Download Math 8: SYMMETRY Professor M. Guterman Throughout history

Math 8: SYMMETRY
Professor M. Guterman
Throughout history people have used symmetric designs to
decorate their surroundings. In this course we will discuss the
symmetries of wallpaper patters such as the student-drawn
example to the left. Our approach illustrates the powerful theme
in modern mathematics: we associate to each pattern a
mathematical object called a group (consisting of the symmetries
of the pattern) and we use these groups to classify the patterns.
Our main mathematical goal will be to show that there are only
17 types of wallpaper patterns.
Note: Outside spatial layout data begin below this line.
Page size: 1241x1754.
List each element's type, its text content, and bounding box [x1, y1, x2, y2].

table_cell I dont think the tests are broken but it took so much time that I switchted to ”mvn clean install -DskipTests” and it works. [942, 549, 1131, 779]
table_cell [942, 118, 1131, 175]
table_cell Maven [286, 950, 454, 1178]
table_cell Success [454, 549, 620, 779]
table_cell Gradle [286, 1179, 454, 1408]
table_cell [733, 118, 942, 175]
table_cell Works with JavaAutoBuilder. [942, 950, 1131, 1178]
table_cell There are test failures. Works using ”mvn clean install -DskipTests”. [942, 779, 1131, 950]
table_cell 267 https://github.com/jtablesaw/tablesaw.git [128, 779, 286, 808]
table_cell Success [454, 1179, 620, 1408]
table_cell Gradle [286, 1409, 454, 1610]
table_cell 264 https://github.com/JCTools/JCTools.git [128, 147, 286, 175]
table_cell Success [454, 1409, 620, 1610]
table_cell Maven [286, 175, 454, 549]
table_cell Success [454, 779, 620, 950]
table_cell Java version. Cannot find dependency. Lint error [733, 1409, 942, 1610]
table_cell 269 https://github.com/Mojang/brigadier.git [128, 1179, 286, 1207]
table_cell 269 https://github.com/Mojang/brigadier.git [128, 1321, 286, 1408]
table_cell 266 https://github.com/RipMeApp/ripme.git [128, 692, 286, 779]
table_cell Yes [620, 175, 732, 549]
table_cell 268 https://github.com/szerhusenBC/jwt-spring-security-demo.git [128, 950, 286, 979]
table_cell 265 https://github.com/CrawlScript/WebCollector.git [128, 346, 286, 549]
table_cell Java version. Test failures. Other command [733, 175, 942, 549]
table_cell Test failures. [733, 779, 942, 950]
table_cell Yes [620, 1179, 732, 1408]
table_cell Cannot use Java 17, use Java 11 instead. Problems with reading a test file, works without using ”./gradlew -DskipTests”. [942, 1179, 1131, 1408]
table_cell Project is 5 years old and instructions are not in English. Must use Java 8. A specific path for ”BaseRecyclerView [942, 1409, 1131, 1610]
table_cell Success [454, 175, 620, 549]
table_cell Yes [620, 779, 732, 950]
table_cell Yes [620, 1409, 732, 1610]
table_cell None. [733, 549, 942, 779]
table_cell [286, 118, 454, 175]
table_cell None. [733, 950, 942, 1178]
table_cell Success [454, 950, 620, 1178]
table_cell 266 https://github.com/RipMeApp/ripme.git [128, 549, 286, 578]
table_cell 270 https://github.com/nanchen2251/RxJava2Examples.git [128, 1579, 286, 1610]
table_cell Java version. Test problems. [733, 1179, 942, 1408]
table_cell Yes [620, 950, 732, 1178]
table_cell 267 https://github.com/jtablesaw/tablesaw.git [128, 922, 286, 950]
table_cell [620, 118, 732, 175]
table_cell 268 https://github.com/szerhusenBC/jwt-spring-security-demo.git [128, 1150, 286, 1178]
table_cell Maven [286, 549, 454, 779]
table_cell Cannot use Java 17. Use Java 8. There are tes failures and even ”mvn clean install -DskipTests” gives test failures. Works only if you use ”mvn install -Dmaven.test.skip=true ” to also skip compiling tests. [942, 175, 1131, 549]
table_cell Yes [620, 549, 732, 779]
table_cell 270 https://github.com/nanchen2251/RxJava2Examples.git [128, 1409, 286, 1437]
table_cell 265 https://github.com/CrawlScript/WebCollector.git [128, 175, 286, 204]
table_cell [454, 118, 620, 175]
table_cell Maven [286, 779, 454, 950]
As we proceed with the
mathematical discussion, we will learn to identify the symmetries
of given patterns, with a special emphasis on the periodic
drawings of M. C. Escher. In addition, we will learn to draw
such patterns ourselves.
The mathematical prerequisite for the course is high school
geometry (including some exposure to the congruence of
triangles and the rudiments of analytic geometry: Cartesian
coordinates, the distance formula, etc.). The course counts
toward the Mathematical Sciences distribution requirement, but
does not count towards a concentration in Mathematics.
Texts:
Doris Schattschneider: Visions of Symmetry- Notebooks,
Periodic Drawings, and Related Work of M. C. Escher, W. H.
Freeman and Co., New York, 1990.
Martin M. Guterman: Symmetry Groups of the Plane, notes
available through the Math Department.